Sir David Normington: Forgive me, but they have to be dispersed somewhere. This was an attempt to try to find an alternative to that. I know that the Home Secretary of the day was very interested in whether it was possible to put people in centres like this, so that we did not have to disperse as many people to other parts of the country.
Q63 Mr Mitchell: Instead of sending them to Grimsby, a nice urban environment, you were going to dump them in a field somewhere near Banbury. Was that because the field happened to be available? This was MoD property presumably, which was easily available.
Sir David Normington: I guess to some extent it was, in the sense that we were looking for suitable sites at that time and this was thought to be one of the more suitable. Obviously it would have been better if we were not in this position at all.
Q64 Mr Mitchell: Was any thought given to the fact that it would be against all planning use and against the Government's sustainable development policies?

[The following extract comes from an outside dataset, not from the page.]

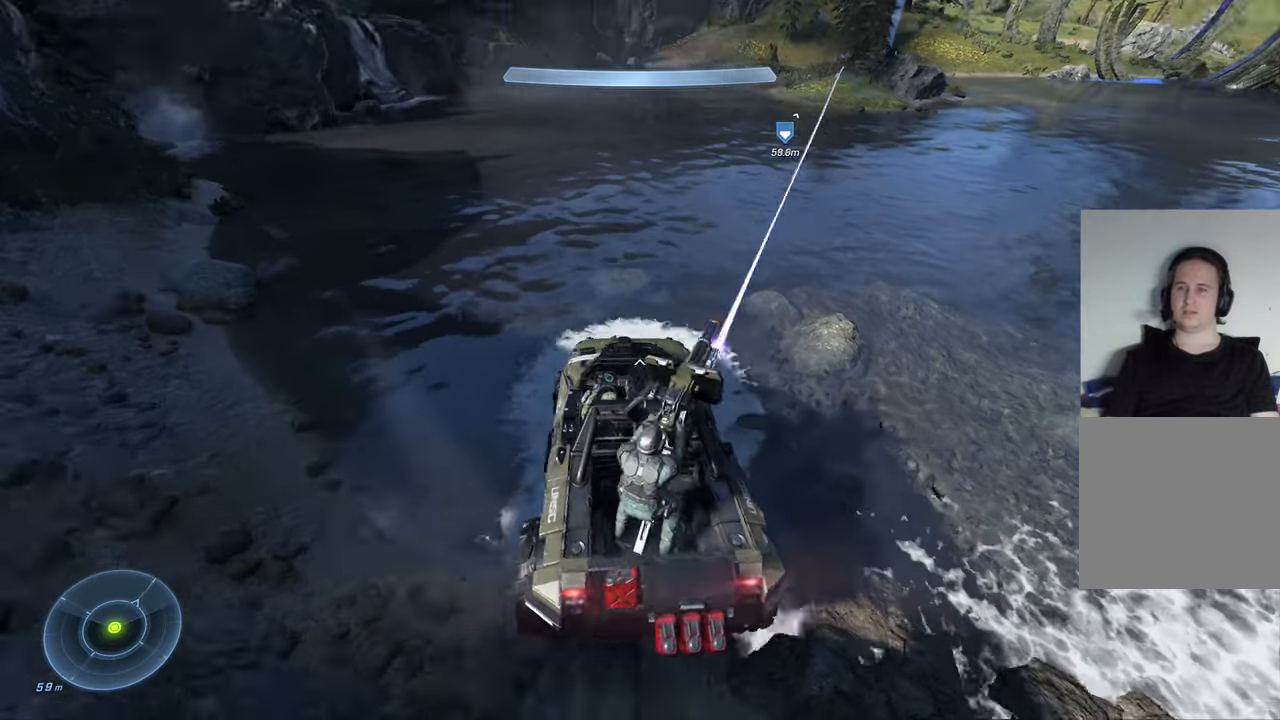
{"buttons": [], "left_stick": "center", "right_stick": "center", "events": [[350, "right_stick", "center"]]}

Sir David Normington: The advice was and the judgment was taken that, since this was a brownfield site, it could be used for development even though it was in the green belt.

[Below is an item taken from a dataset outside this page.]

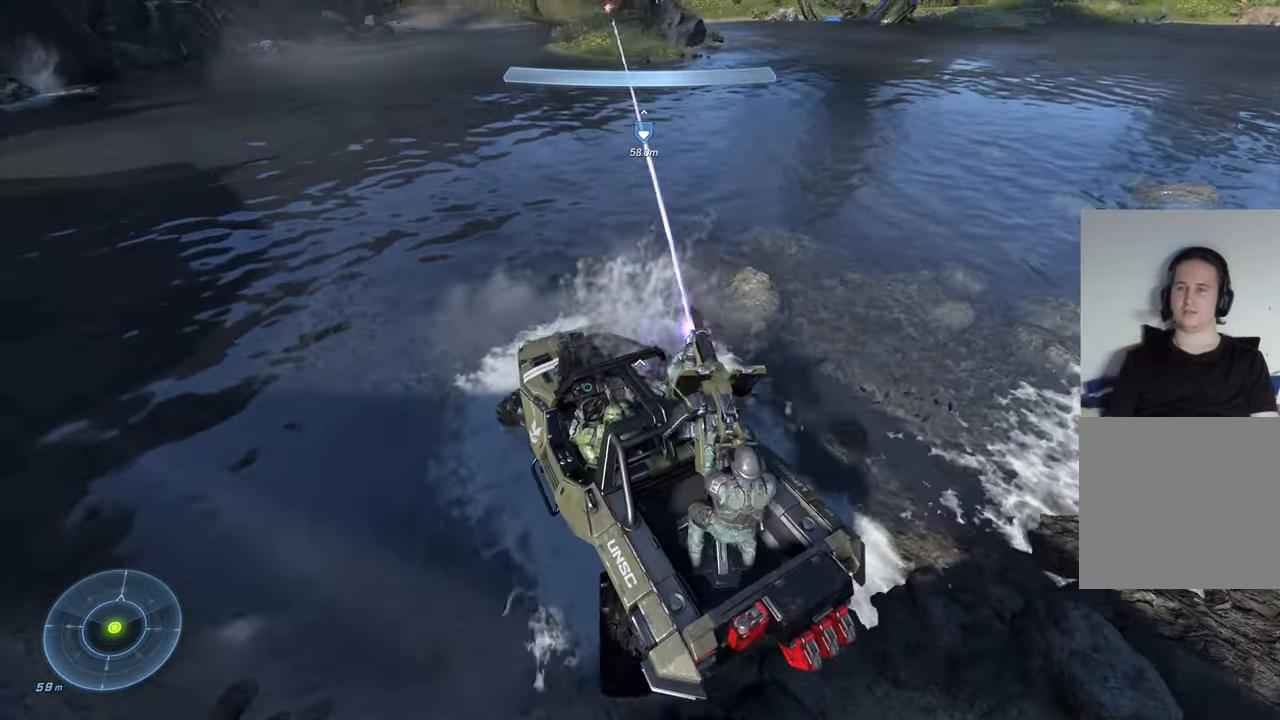
{"buttons": [], "left_stick": "up", "right_stick": "center", "events": [[33, "left_stick", "down-right"], [150, "right_stick", "up"], [217, "left_stick", "center"], [283, "left_stick", "up"], [400, "right_stick", "center"]]}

Q65 Mr Mitchell: Effectively, you were assuming that you could just steamroller over local opposition, were you not? I presume that the assumption was: "There will be opposition anywhere; everybody will say 'not in my backyard'-so put it here, where it's easy".
Sir David Normington: I know from the short time for which I was responsible for prisons, for sex offender institutions, for bail hostels and so on, that nobody wants this kind of accommodation near them. There are very few councils and very few local communities that want this kind of thing near them; so to some extent we are up against local opposition almost wherever we go.
Q66 Mr Mitchell: Yes, and so the assumption is that: "It is necessary for official purposes, for government purposes. Anybody will oppose it, and therefore we are justified in steamrollering it through". That is the assumption.
Sir David Normington: No. It is necessary in the interests of the country to deal with the thousands and thousands of people who are coming here illegally, and this was the way we were trying to do it.
Q67 Mr Mitchell: Admittedly the costs were lower than building a prison place, and that was brought out in the tables in the report, but I cannot see what the imperative was to go ahead with it in 2004. Why was it still decided to go ahead with it, when the opposition had emerged and you were embroiled in a protracted row; when all the difficulties had become clear; when it had been shown as "red" in the Gateway Review-and you still signed the contract? Why?
Sir David Normington: It is easy to say this with hindsight. We might not have done it in retrospect, but it was done. It was done by people who looked again at the whole case and believed this was an important thing to try out, as an alternative to the problems we had with dispersing people round the country. It was believed that it was a really important new way of trying to accommodate asylum seekers. As I say, they have to be accommodated somewhere.
Q68 Mr Mitchell: Yes, but you still did not have detailed planning permission.
Sir David Normington: That is true. The contract was signed in July, before the result of the appeal had been decided. That was done for two reasons, I understand. One was because the period for freezing the price on the tenders was running out, and the advice was that, if we allowed it to run out, the cost of these contracts would go up very sharply.
Q69 Mr Mitchell: So you preferred to take the risk of a big pay-out to the contractor if it did not go ahead at all?
Sir David Normington: I guess that there was a balance being made. It was assumed when they signed, of course, that we were going to go ahead, not that we were going to cancel the project; so attention was on whether the cost of the overall project was going up.
Q70 Mr Mitchell: Why was it still assumed that it was going to go ahead, because the immediate pressure, the crisis, the "swamping", was abating- certainly by 2004?
Sir David Normington: It was. It was still believed that, with asylum claims running at 40,000 a year, there was still a serious problem.